**EXERCISE REQUIREMENTS**
[1] Can you print the passage of the essay on open NVIDIA video drivers that begins at the words "That said, mechanisms" and stops after "a precarious position."?
[2] How would the essay arguing for open, unobfuscated NVIDIA video drivers go on after its last sentence? Write the next part.

**SOURCE TEXT**
__________

Inspired by one insightful correspondant, I've decided to develop a socioeconomic argument presenting solid reasons why NVIDIA and the company's customers would benefit from open, unobfuscated video drivers. This is a work in progress, so if you have a particular insight or objection, please contact me with your suggestions.
Intellectual Property Issues -- NVIDIA has invested a tremendous amount of time, money, and talent into developing its technologies. With register-level documentation, a competitor could reverse engineer the hardware and develop something similar. Given the advantage of research with only reverse engineering costs, said competitor could undercut NVIDIA strongly and still make a profit. (Expressed the other way, "We alone deserve the return on our R&D investments.")
Counterpoint:
Intellectual Property protection is important to the U.S. Government (the largest government with which I have personal experience) and the governments of other countries which have signed documents such as the Berne Convention. Much case law protects the right of inventors and innovators to profit from their discoveries.
That said, mechanisms such as patents and copyrights serve to make information publicly available -- yet still protected. Though I do not claim to deliver legal advice, a trade secret is only protected as long as it remains secret. As reverse engineering (especially clean room implementations) is legal and protected, trade secrets are in a precarious position.
In the case of NVIDIA and their obfuscated drivers and development kits, please note that even running code through a preprocessor has not stopped dedicated programmers from reverse engineering even the hardware registers! (As a side note, the obfuscation and preprocessing may be unfamiliar to some of my more business-minded readers. Briefly, a normal computer program may look something like this -- in pseudo code:
#define INPUTPORT 0x32 #define OUTPUTPORT 0x38 #define LENGTH_DATA 0x16 data structure shape_to_draw { string type_of_shape, number color_of_shape, coordinates position, number size }; function get_data (shape_to_draw) { read from(INPUTPORT) into shape; if (shape->size > LENGTH_DATA) { return ERROR; } } function write_data (OUTPUTPORT, shape_to_draw) { write to(OUTPUTPORT) shape_to_draw; if (ERROR) { return ERROR; } }Run through a preprocessor and maybe an obfuscator, you'll end up with something like this:
data structure aaXX { string aaXX1, number aaXX2, coordinates aaXX3, number aaXX4 }; function func0AB1 (aaXX_0157) { read from(0x32) into aaXX_0157; if (aaXX4 > 0x16) { return -1; } } function func0AB2 (aaXX_0158) { write to(0x38) aaXX_0158; if (readfrom(0x38a) == -1) { return -1; } }If you thought the first one was confusing, the second puts it to shame. Maybe 1% of the people who could read and understand the first one will actually give the second another glance. And they're doing it, and finding and fixing bugs in it!)

__________

**INFORMATION PROVIDED**
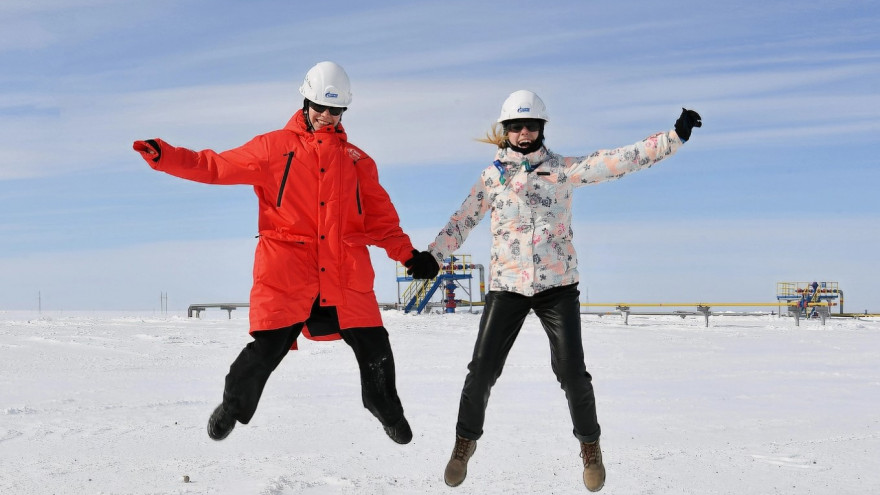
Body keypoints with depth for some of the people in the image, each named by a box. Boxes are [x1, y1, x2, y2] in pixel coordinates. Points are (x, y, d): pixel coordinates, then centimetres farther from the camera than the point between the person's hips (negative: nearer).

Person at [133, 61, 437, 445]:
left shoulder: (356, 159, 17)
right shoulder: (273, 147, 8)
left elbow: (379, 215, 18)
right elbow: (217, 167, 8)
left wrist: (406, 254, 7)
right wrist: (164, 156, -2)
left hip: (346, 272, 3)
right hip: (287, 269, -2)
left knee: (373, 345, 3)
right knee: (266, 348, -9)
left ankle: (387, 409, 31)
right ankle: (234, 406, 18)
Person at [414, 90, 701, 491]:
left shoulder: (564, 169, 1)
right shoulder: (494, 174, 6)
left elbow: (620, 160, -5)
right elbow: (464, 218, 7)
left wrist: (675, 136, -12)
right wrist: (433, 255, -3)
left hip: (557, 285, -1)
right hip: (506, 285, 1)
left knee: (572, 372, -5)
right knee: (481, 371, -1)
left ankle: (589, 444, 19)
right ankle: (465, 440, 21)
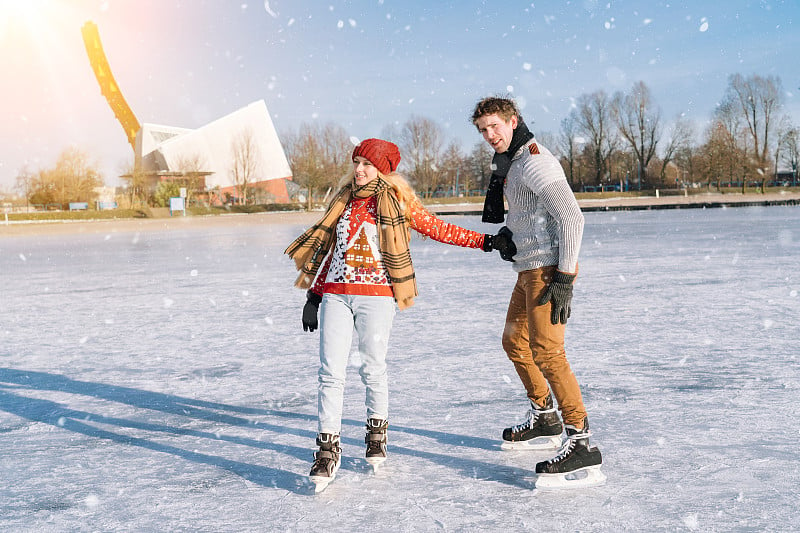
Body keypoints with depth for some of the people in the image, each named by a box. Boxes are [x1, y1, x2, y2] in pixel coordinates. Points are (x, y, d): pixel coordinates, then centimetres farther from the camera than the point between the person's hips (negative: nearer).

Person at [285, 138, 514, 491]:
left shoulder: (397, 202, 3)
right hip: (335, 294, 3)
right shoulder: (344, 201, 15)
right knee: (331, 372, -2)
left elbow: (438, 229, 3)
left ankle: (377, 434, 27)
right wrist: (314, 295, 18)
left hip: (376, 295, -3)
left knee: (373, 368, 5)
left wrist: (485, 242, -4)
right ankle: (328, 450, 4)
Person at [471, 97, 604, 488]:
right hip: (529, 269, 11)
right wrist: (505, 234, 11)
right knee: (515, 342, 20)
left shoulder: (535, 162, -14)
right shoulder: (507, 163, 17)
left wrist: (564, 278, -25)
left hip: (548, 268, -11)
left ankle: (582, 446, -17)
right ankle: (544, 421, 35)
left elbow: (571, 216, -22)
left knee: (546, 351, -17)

__________

**RESULTS FOR EACH TASK**
[1]
That said, mechanisms such as patents and copyrights serve to make information publicly available -- yet still protected. Though I do not claim to deliver legal advice, a trade secret is only protected as long as it remains secret. As reverse engineering (especially clean room implementations) is legal and protected, trade secrets are in a precarious position.

[2]
Even if that were not the case, many companies have offered lead developers of drivers and close-to-the-hardware projects detailed documentation under non-disclosure agreements. For examples, think of the XFree86 project. More appropriately, consider Darryl Strauss and 3dfx (note the phrase "full hardware documentation"), who worked together in relative secret for a while, until the company opened up its intellectual property to anyone. Under an NDA, the one or two people most intimately involved with the free software have access to useful information while the company retains legal protection of its prized secrets.
Licensed Intellectual Property Issues -- NVIDIA has presumably made business deals with other companies to use patented and trade secret technologies. Disclosing this information, even by accident, could result in huge legal penalties. It would also be a large job to go through internal documentation, sorting on which data could be opened to people who are not under the same non-disclosure agreements.
Counterpoint:
I know of no great counterargument, except to say that this may also be obviated by approaching lead developers with NDAs. Still, the type of information to which this may apply is likely to be something more along the lines of Macrovision protection for video output, or perhaps hardware implementation of the Content Scrambling System (to decrypt information stored on DVDs). As this is peripheral (pardon the pun) to the central components of the card (2D and 3D chipsets), it is not so highly valuable to driver authors.
Talent/Ability Issues -- if driver source code is publicly available, the potential exists for every would-be programmer capable of modifying source and running it through a compiler to flood the Internet with similar but subtly different variants of a driver. How would customers know which drivers are official and which are unofficial? Also, who could be a better programmer than those already employed by NVIDIA? They have access to all specifications, experience with the hardware and software, and jobs dedicated to writing the drivers.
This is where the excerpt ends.